720p is far from fantastic. It's noticeably blurry, even on mobile.

1080p is minimally acceptable, and is now over 10 years old.

> Less than 1% of the population cares or wants higher resolution.

That's a very bold claim. Have any studies or polls to back that up?


> 720p is far from fantastic. It's noticeably blurry, even on mobile. 1080p is minimally acceptable, and is now over 10 years old.

Not OP. I would say these are far-fetched claims that need defending. Most blurriness of mobile video comes from the low bitrate it's encoded at. Basically nobody is watching Bluray quality 720p or 1080p materials on a phone - and that's the problem, not the resolution.

My guess is that a typical middle or even middle-upper class family is going to have a TV that is less than 70 inches, and is 10+ feet from most viewers. Even with 20-20 vision, the full quality provided by 1080p is not even visible at that distance! (You'd need to go all the way up to 78 inches at 10 feet, or sit 7 feet from your 55 inch set to even get the full benefit from a 1080p set.) See this very helpful chart: http://s3.carltonbale.com/resolution_chart.html

Most of the benefit in 4k video comes from recent advances in HDR presentation and better codecs, not from the resolution. Sure, if you're a real stickler for quality, you might be sitting 6 feet from your 80 inch OLED set, and 4k is definitely for you in that case, but it's really not that important to the average person. In my case, I can barely distinguish between 720p and 1080p on my set even with glasses on.

Now granted, it's great to have laptops and tablets at higher resolutions, because your face is smashed up against them and you're often trying to read fine text. But that's not the video case that's being talked about here.


I don't need to get the full benefit to care about the difference. And in my experience there's a lot of screens closer than 10 feet to couches.

On mobile, 720p starts to get shoddy once your screen hits 5 inches across.

So while 4k is situational, and encoding quality is more important than the extra resolution most of the time, 1080 vs. 720 is pretty clear-cut; 1080 should be considered the minimum for most content.


Note that I was talking about the full benefit of 1080p, not 4k. My points are that 4k is usually pointless, and therefore that 1080p is usually better than just "minimally acceptable", since most of the time we don't even get the full benefit of it.

> On mobile, 720p starts to get shoddy once your screen hits 5 inches across.

## WORK REQUEST 1:
In the discussion of video resolution, what reason does one commenter give for most of the blurriness seen in mobile video?
## WORK REQUEST 2:
List every screen size, in inches, that the discussion of video resolution mentions.
The records that come next have no connection to the discussion of video resolution.

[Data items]

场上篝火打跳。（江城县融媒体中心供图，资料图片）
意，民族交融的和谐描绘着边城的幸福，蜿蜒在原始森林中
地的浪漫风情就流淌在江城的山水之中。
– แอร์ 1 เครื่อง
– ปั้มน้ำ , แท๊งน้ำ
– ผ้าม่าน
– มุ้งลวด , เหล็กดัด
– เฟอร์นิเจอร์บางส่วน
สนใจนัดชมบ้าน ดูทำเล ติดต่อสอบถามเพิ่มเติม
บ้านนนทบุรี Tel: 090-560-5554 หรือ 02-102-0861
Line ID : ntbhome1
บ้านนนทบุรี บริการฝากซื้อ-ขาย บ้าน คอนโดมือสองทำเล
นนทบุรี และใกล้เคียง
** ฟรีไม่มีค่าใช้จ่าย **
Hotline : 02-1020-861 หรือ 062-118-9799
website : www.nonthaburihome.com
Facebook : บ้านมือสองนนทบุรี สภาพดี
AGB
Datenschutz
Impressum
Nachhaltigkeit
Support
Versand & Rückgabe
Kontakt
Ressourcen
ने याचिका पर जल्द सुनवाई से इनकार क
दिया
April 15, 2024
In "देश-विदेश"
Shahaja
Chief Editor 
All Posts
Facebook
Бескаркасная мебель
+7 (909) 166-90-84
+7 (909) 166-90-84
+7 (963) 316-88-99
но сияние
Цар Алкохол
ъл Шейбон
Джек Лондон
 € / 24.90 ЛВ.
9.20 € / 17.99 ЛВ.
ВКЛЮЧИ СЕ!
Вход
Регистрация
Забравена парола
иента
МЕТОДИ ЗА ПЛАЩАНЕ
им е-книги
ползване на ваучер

## ANSWER BOX 1:
The commenter says most of the blurriness comes from the low bitrate the video is encoded at. Hardly anyone watches Blu-ray-quality 720p or 1080p material on a phone, and that is the problem, not the resolution.

## ANSWER BOX 2:
- 70 inches
- 78 inches
- 55 inches
- 80 inches
- 5 inches